**Provided passage**
□ □ □ □ □

The reason that I assumed that I would need to pull out the foam at least is that the first boat I ever used was a 21' center console. The aft bilge had a very bad mildew problem that took two months to fix and lots of time down in that little hell hole. Also I have only seen pictures of the outside of it and I'm keeping my options open. Just wanted to get some insight.


----------



## bljones (Oct 13, 2008)

Keep looking. There are better boats.


----------



## johnshasteen (Aug 9, 2002)

What boat you choose should depend on where you plan to sail - we sail mostly offshore and with just a crew of two, so, our Bristol 29.9 (third boat for us) was a good choice for us.
Stay with a sloop for your first boat - a cutter has too many sails to worry about.


----------



## gamayun (Aug 20, 2009)

Welcome William. I used to cave dive in your neck of the woods back in the 90s. Now I sail and dive my boat. All great endeavors.

□ □ □ □ □

**Data shown**

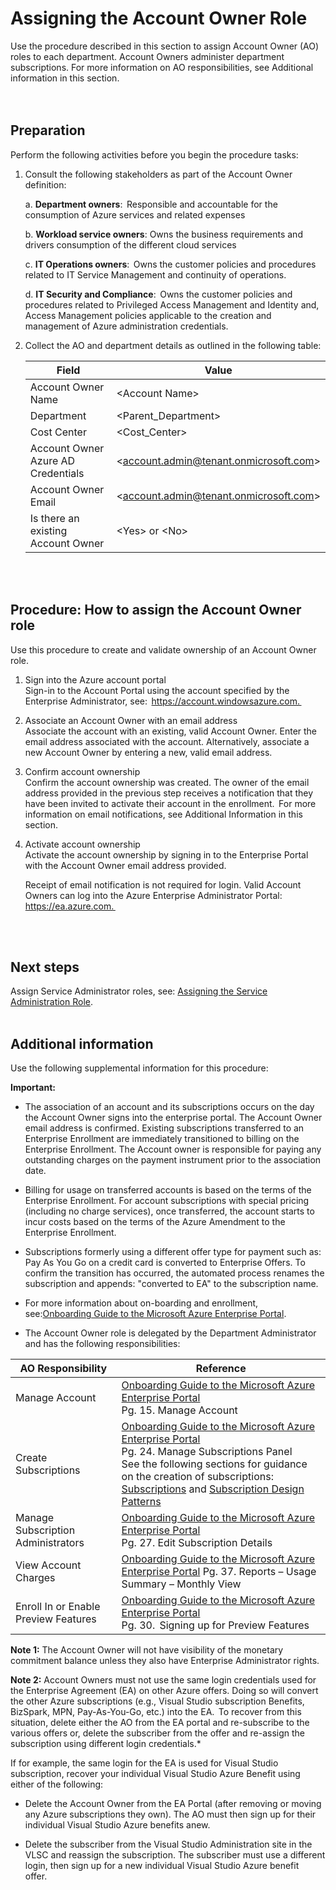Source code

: # Assigning the Account Owner Role 

Use the procedure described in this section to assign Account Owner (AO) roles to each department. Account Owners administer 
department subscriptions. For more information on AO responsibilities, see Additional information in this section.   
<br />
<br />
  
## Preparation
Perform the following activities before you begin the procedure tasks:  

1. Consult the following stakeholders as part of the Account Owner definition:  

   a.  **Department owners**:  Responsible and accountable for the consumption of Azure services and related expenses  


   b.  **Workload service owners**: Owns the business requirements and drivers consumption of the different cloud services  


   c.  **IT Operations owners**:  Owns the customer policies and procedures related to IT Service Management and continuity of 
   operations.  


   d.  **IT Security and Compliance**:  Owns the customer policies and procedures related to Privileged Access Management and 
   Identity and, Access Management policies applicable to the creation and management of Azure administration credentials.  


 2. Collect the AO and department details as outlined in the following table:  

    | Field | Value |
    |------------------------------|----------------------------|
    | Account Owner Name   | \<Account Name\>   | 
    | Department   | \<Parent_Department\> | 
    | Cost Center  | \<Cost_Center\>  | 
    | Account Owner Azure AD Credentials    | \<account.admin@tenant.onmicrosoft.com\> | 
    | Account Owner Email | \<account.admin@tenant.onmicrosoft.com\>  | 
    | Is there an existing Account Owner   | \<Yes\> or \<No\> | 
<br />
<br />


## Procedure: How to assign the Account Owner role  
Use this procedure to create and validate ownership of an Account Owner role.    

1. Sign into the Azure account portal  
    Sign-in to the Account Portal using the account specified by the Enterprise Administrator, see:  https://account.windowsazure.com.  
    
2. Associate an Account Owner with an email address  
    Associate the account with an existing, valid Account Owner. Enter the email address associated with the account. Alternatively, 
associate a new Account Owner by entering a new, valid email address.  

3. Confirm account ownership  
    Confirm the account ownership was created. The owner of the email address provided in the previous step receives a notification 
that they have been invited to activate their account in the enrollment.  For more information on email notifications, see Additional 
Information in this section.  

4. Activate account ownership  
    Activate the account ownership by signing in to the Enterprise Portal with the Account Owner email address provided.   
    
    Receipt of email notification is not required for login. Valid Account Owners can log into the Azure Enterprise Administrator Portal: 
https://ea.azure.com.  
<br />
<br />

## Next steps  
Assign Service Administrator roles, see: [Assigning the Service Administration Role](1.4-Assigning-the-Service-Administrator-Role.md).  
<br />
<br />

## Additional information  
Use the following supplemental information for this procedure:  

**Important:**
- The association of an account and its subscriptions occurs on the day the Account Owner signs into the enterprise portal. The Account 
Owner email address is confirmed. Existing subscriptions transferred to an Enterprise Enrollment are immediately transitioned to 
billing on the Enterprise Enrollment. The Account owner is responsible for paying any outstanding charges on the payment 
instrument prior to the association date.   

- Billing for usage on transferred accounts is based on the terms of the Enterprise Enrollment. For account subscriptions with special 
pricing (including no charge services), once transferred, the account starts to incur costs based on the terms of the Azure 
Amendment to the Enterprise Enrollment.   
  
- Subscriptions formerly using a different offer type for payment such as: Pay As You Go on a credit card is converted to Enterprise 
Offers. To confirm the transition has occurred, the automated process renames the subscription and appends: "converted to EA" to 
the subscription name.   

- For more information about on-boarding and enrollment, see:[Onboarding Guide to the Microsoft Azure Enterprise Portal](https://eaportalonboardingvideos.blob.core.windows.net/onboardingvideos/AzureDirectEACustomerOnboardingGuide_En.pdf). 

- The Account Owner role is delegated by the Department Administrator and has the following responsibilities:  


| __AO Responsibility__ | __Reference__ |
|------------------------------|----------------------------|
| Manage Account   | [Onboarding Guide to the Microsoft Azure Enterprise Portal](https://eaportalonboardingvideos.blob.core.windows.net/onboardingvideos/AzureDirectEACustomerOnboardingGuide_En.pdf) </br> Pg. 15. Manage Account   | 
| Create Subscriptions | [Onboarding Guide to the Microsoft Azure Enterprise Portal](https://eaportalonboardingvideos.blob.core.windows.net/onboardingvideos/AzureDirectEACustomerOnboardingGuide_En.pdf) </br> Pg. 24. Manage Subscriptions Panel </br> See the following sections for guidance on the creation of subscriptions:  [Subscriptions](2.0-Defining-Subscriptions-and-Patterns.md) and [Subscription Design Patterns](2.1-Designing-the-Subscription.md)| 
| Manage Subscription Administrators   | [Onboarding Guide to the Microsoft Azure Enterprise Portal](https://eaportalonboardingvideos.blob.core.windows.net/onboardingvideos/AzureDirectEACustomerOnboardingGuide_En.pdf) </br> Pg. 27. Edit Subscription Details | 
| View Account Charges   | [Onboarding Guide to the Microsoft Azure Enterprise Portal](https://eaportalonboardingvideos.blob.core.windows.net/onboardingvideos/AzureDirectEACustomerOnboardingGuide_En.pdf) Pg. 37. Reports – Usage Summary – Monthly View   | 
| Enroll In or Enable Preview Features   | [Onboarding Guide to the Microsoft Azure Enterprise Portal](https://eaportalonboardingvideos.blob.core.windows.net/onboardingvideos/AzureDirectEACustomerOnboardingGuide_En.pdf) </br> Pg. 30.  Signing up for Preview Features   | 


**Note 1:** The Account Owner will not have visibility of the monetary commitment balance unless they also have Enterprise 
Administrator rights. 


**Note 2:** Account Owners must not use the same login credentials used for the Enterprise Agreement (EA) on other Azure offers. 
Doing so will convert the other Azure subscriptions (e.g., Visual Studio subscription Benefits, BizSpark, MPN, Pay-As-You-Go, etc.) into the EA.  To recover from this situation, delete either the AO from the EA portal and re-subscribe to the various offers or, delete the 
subscriber from the offer and re-assign the subscription using different login credentials.*  


If for example, the same login for the EA is used for Visual Studio subscription, recover your individual Visual Studio Azure Benefit 
using either of the following:  
 
   - Delete the Account Owner from the EA Portal (after removing or moving any Azure subscriptions they own). The AO must then 
   sign up for their individual Visual Studio Azure benefits anew.  


   - Delete the subscriber from the Visual Studio Administration site in the VLSC and reassign the subscription. The subscriber must 
   use a different login, then sign up for a new individual Visual Studio Azure benefit offer.   



  
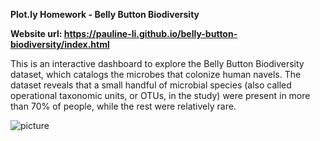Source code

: <b>Plot.ly Homework - Belly Button Biodiversity</b><br>

<b>Website url: </b> <strong>https://pauline-li.github.io/belly-button-biodiversity/index.html</strong><br>

This is an interactive dashboard to explore the Belly Button Biodiversity dataset, which catalogs the microbes that colonize human navels.
The dataset reveals that a small handful of microbial species (also called operational taxonomic units, or OTUs, in the study) were present in more than 70% of people, while the rest were relatively rare.

![picture](plotly-challenge/image/dashboard..png)
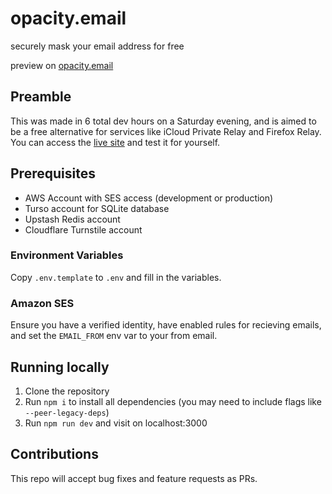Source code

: # opacity.email
securely mask your email address for free

preview on [opacity.email](https://opacity.email)


## Preamble 

This was made in 6 total dev hours on a Saturday evening, and is aimed to be a free alternative for services like iCloud Private Relay and Firefox Relay. You can access the [live site](https://opacity.email) and test it for yourself.

## Prerequisites
- AWS Account with SES access (development or production)
- Turso account for SQLite database
- Upstash Redis account
- Cloudflare Turnstile account

### Environment Variables
Copy `.env.template` to `.env` and fill in the variables.

### Amazon SES
Ensure you have a verified identity, have enabled rules for recieving emails, and set the `EMAIL_FROM` env var to your from email.

## Running locally
1. Clone the repository
2. Run `npm i` to install all dependencies (you may need to include flags like `--peer-legacy-deps`)
3. Run `npm run dev` and visit on localhost:3000


## Contributions
This repo will accept bug fixes and feature requests as PRs. 

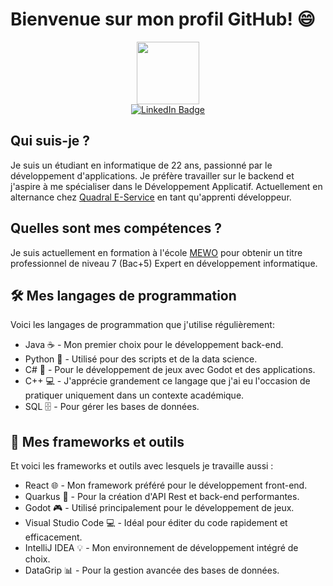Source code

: # Bienvenue sur mon profil GitHub! 😄

<div id="header" align="center">
  <img src="https://media.giphy.com/media/SHjOSDkKZ18qOHA5B5/giphy.gif" width="100"/>
  <div id="badges">
    <a href="https://www.linkedin.com/in/colin-thuillier-161447250/" target="_blank" rel="noopener noreferrer">
        <img src="https://img.shields.io/badge/LinkedIn-blue?style=for-the-badge&logo=linkedin&logoColor=white" alt="LinkedIn Badge"/>
    </a>
  </div>
</div>

<div id="body">
    <h2>Qui suis-je ?</h2>
    <p>Je suis un étudiant en informatique de 22 ans, passionné par le développement d'applications. Je préfère travailler sur le backend et j'aspire à me spécialiser dans le Développement Applicatif. Actuellement en alternance chez <a href="https://www.quadral.fr/le-groupe-quadral/quadral-e-services/" target="_blank" rel="noopener noreferrer">Quadral E-Service</a> en tant qu'apprenti développeur.</p>
    <h2>Quelles sont mes compétences ?</h2>
    <p>Je suis actuellement en formation à l'école <a href="https://www.mewo.fr/formations/informatique/" target="_blank" rel="noopener noreferrer">MEWO</a> pour obtenir un titre professionnel de niveau 7 (Bac+5) Expert en développement informatique.</p>
    
  <h2>🛠️ Mes langages de programmation</h2>
    <p>Voici les langages de programmation que j'utilise régulièrement:</p>
    <ul>
        <li>Java ☕ - Mon premier choix pour le développement back-end.</li>
        <li>Python 🐍 - Utilisé pour des scripts et de la data science.</li>
        <li>C# 🔷 - Pour le développement de jeux avec Godot et des applications.</li>
        <li>C++ 💻 - J'apprécie grandement ce langage que j'ai eu l'occasion de pratiquer uniquement dans un contexte académique.</li>
        <li>SQL 🗄️ - Pour gérer les bases de données.</li>
    </ul>
    
  <h2>🔧 Mes frameworks et outils</h2>
    <p>Et voici les frameworks et outils avec lesquels je travaille aussi :</p>
    <ul>
        <li>React 🌐 - Mon framework préféré pour le développement front-end.</li>
        <li>Quarkus 🚀 - Pour la création d'API Rest et back-end performantes.</li>
        <li>Godot 🎮 - Utilisé principalement pour le développement de jeux.</li>
        <li>Visual Studio Code 💻 - Idéal pour éditer du code rapidement et efficacement.</li>
        <li>IntelliJ IDEA 💡 - Mon environnement de développement intégré de choix.</li>
        <li>DataGrip 📊 - Pour la gestion avancée des bases de données.</li>
    </ul>
</div>
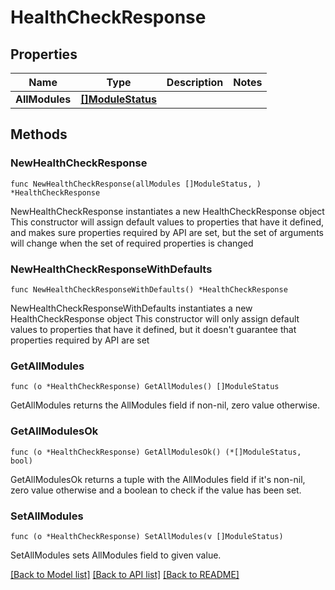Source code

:# HealthCheckResponse

## Properties

Name | Type | Description | Notes
------------ | ------------- | ------------- | -------------
**AllModules** | [**[]ModuleStatus**](ModuleStatus.md) |  | 

## Methods

### NewHealthCheckResponse

`func NewHealthCheckResponse(allModules []ModuleStatus, ) *HealthCheckResponse`

NewHealthCheckResponse instantiates a new HealthCheckResponse object
This constructor will assign default values to properties that have it defined,
and makes sure properties required by API are set, but the set of arguments
will change when the set of required properties is changed

### NewHealthCheckResponseWithDefaults

`func NewHealthCheckResponseWithDefaults() *HealthCheckResponse`

NewHealthCheckResponseWithDefaults instantiates a new HealthCheckResponse object
This constructor will only assign default values to properties that have it defined,
but it doesn't guarantee that properties required by API are set

### GetAllModules

`func (o *HealthCheckResponse) GetAllModules() []ModuleStatus`

GetAllModules returns the AllModules field if non-nil, zero value otherwise.

### GetAllModulesOk

`func (o *HealthCheckResponse) GetAllModulesOk() (*[]ModuleStatus, bool)`

GetAllModulesOk returns a tuple with the AllModules field if it's non-nil, zero value otherwise
and a boolean to check if the value has been set.

### SetAllModules

`func (o *HealthCheckResponse) SetAllModules(v []ModuleStatus)`

SetAllModules sets AllModules field to given value.



[[Back to Model list]](../README.md#documentation-for-models) [[Back to API list]](../README.md#documentation-for-api-endpoints) [[Back to README]](../README.md)


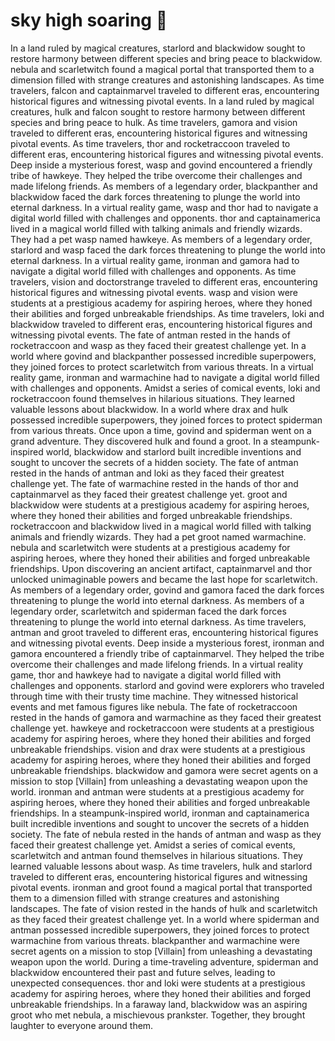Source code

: # sky high soaring :gift:

In a land ruled by magical creatures, starlord and blackwidow sought to restore harmony between different species and bring peace to blackwidow.
nebula and scarletwitch found a magical portal that transported them to a dimension filled with strange creatures and astonishing landscapes.
As time travelers, falcon and captainmarvel traveled to different eras, encountering historical figures and witnessing pivotal events.
In a land ruled by magical creatures, hulk and falcon sought to restore harmony between different species and bring peace to hulk.
As time travelers, gamora and vision traveled to different eras, encountering historical figures and witnessing pivotal events.
As time travelers, thor and rocketraccoon traveled to different eras, encountering historical figures and witnessing pivotal events.
Deep inside a mysterious forest, wasp and govind encountered a friendly tribe of hawkeye. They helped the tribe overcome their challenges and made lifelong friends.
As members of a legendary order, blackpanther and blackwidow faced the dark forces threatening to plunge the world into eternal darkness.
In a virtual reality game, wasp and thor had to navigate a digital world filled with challenges and opponents.
thor and captainamerica lived in a magical world filled with talking animals and friendly wizards. They had a pet wasp named hawkeye.
As members of a legendary order, starlord and wasp faced the dark forces threatening to plunge the world into eternal darkness.
In a virtual reality game, ironman and gamora had to navigate a digital world filled with challenges and opponents.
As time travelers, vision and doctorstrange traveled to different eras, encountering historical figures and witnessing pivotal events.
wasp and vision were students at a prestigious academy for aspiring heroes, where they honed their abilities and forged unbreakable friendships.
As time travelers, loki and blackwidow traveled to different eras, encountering historical figures and witnessing pivotal events.
The fate of antman rested in the hands of rocketraccoon and wasp as they faced their greatest challenge yet.
In a world where govind and blackpanther possessed incredible superpowers, they joined forces to protect scarletwitch from various threats.
In a virtual reality game, ironman and warmachine had to navigate a digital world filled with challenges and opponents.
Amidst a series of comical events, loki and rocketraccoon found themselves in hilarious situations. They learned valuable lessons about blackwidow.
In a world where drax and hulk possessed incredible superpowers, they joined forces to protect spiderman from various threats.
Once upon a time, govind and spiderman went on a grand adventure. They discovered hulk and found a groot.
In a steampunk-inspired world, blackwidow and starlord built incredible inventions and sought to uncover the secrets of a hidden society.
The fate of antman rested in the hands of antman and loki as they faced their greatest challenge yet.
The fate of warmachine rested in the hands of thor and captainmarvel as they faced their greatest challenge yet.
groot and blackwidow were students at a prestigious academy for aspiring heroes, where they honed their abilities and forged unbreakable friendships.
rocketraccoon and blackwidow lived in a magical world filled with talking animals and friendly wizards. They had a pet groot named warmachine.
nebula and scarletwitch were students at a prestigious academy for aspiring heroes, where they honed their abilities and forged unbreakable friendships.
Upon discovering an ancient artifact, captainmarvel and thor unlocked unimaginable powers and became the last hope for scarletwitch.
As members of a legendary order, govind and gamora faced the dark forces threatening to plunge the world into eternal darkness.
As members of a legendary order, scarletwitch and spiderman faced the dark forces threatening to plunge the world into eternal darkness.
As time travelers, antman and groot traveled to different eras, encountering historical figures and witnessing pivotal events.
Deep inside a mysterious forest, ironman and gamora encountered a friendly tribe of captainmarvel. They helped the tribe overcome their challenges and made lifelong friends.
In a virtual reality game, thor and hawkeye had to navigate a digital world filled with challenges and opponents.
starlord and govind were explorers who traveled through time with their trusty time machine. They witnessed historical events and met famous figures like nebula.
The fate of rocketraccoon rested in the hands of gamora and warmachine as they faced their greatest challenge yet.
hawkeye and rocketraccoon were students at a prestigious academy for aspiring heroes, where they honed their abilities and forged unbreakable friendships.
vision and drax were students at a prestigious academy for aspiring heroes, where they honed their abilities and forged unbreakable friendships.
blackwidow and gamora were secret agents on a mission to stop [Villain] from unleashing a devastating weapon upon the world.
ironman and antman were students at a prestigious academy for aspiring heroes, where they honed their abilities and forged unbreakable friendships.
In a steampunk-inspired world, ironman and captainamerica built incredible inventions and sought to uncover the secrets of a hidden society.
The fate of nebula rested in the hands of antman and wasp as they faced their greatest challenge yet.
Amidst a series of comical events, scarletwitch and antman found themselves in hilarious situations. They learned valuable lessons about wasp.
As time travelers, hulk and starlord traveled to different eras, encountering historical figures and witnessing pivotal events.
ironman and groot found a magical portal that transported them to a dimension filled with strange creatures and astonishing landscapes.
The fate of vision rested in the hands of hulk and scarletwitch as they faced their greatest challenge yet.
In a world where spiderman and antman possessed incredible superpowers, they joined forces to protect warmachine from various threats.
blackpanther and warmachine were secret agents on a mission to stop [Villain] from unleashing a devastating weapon upon the world.
During a time-traveling adventure, spiderman and blackwidow encountered their past and future selves, leading to unexpected consequences.
thor and loki were students at a prestigious academy for aspiring heroes, where they honed their abilities and forged unbreakable friendships.
In a faraway land, blackwidow was an aspiring groot who met nebula, a mischievous prankster. Together, they brought laughter to everyone around them.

□ □ □ □ □

Continue the forum thread about choosing a first boat, starting right after its last sentence.

Which cove do you plan to anchor in? Are you thinking of living in the boat or just using it as a daysailor? These might affect your choices in the type of boat you get, but at this stage, just get something that is sturdy and has good rigging/sails, then sail the hell out of it. You'll more than likely have other opportunities for better boats in the future. Just make sure whatever you get has good bones. There are a lot of good ones out there in the 20-24-ft range. As to mold, it can exist behind the floorboards and headliner, so throwing out the cushions can eliminate the worst of the smell, but it probably won't eliminate it entirely.


----------



## aa3jy (Jul 23, 2006)

Same here still stick my nose in those springs of north Fla. and Cenotes of Mexico...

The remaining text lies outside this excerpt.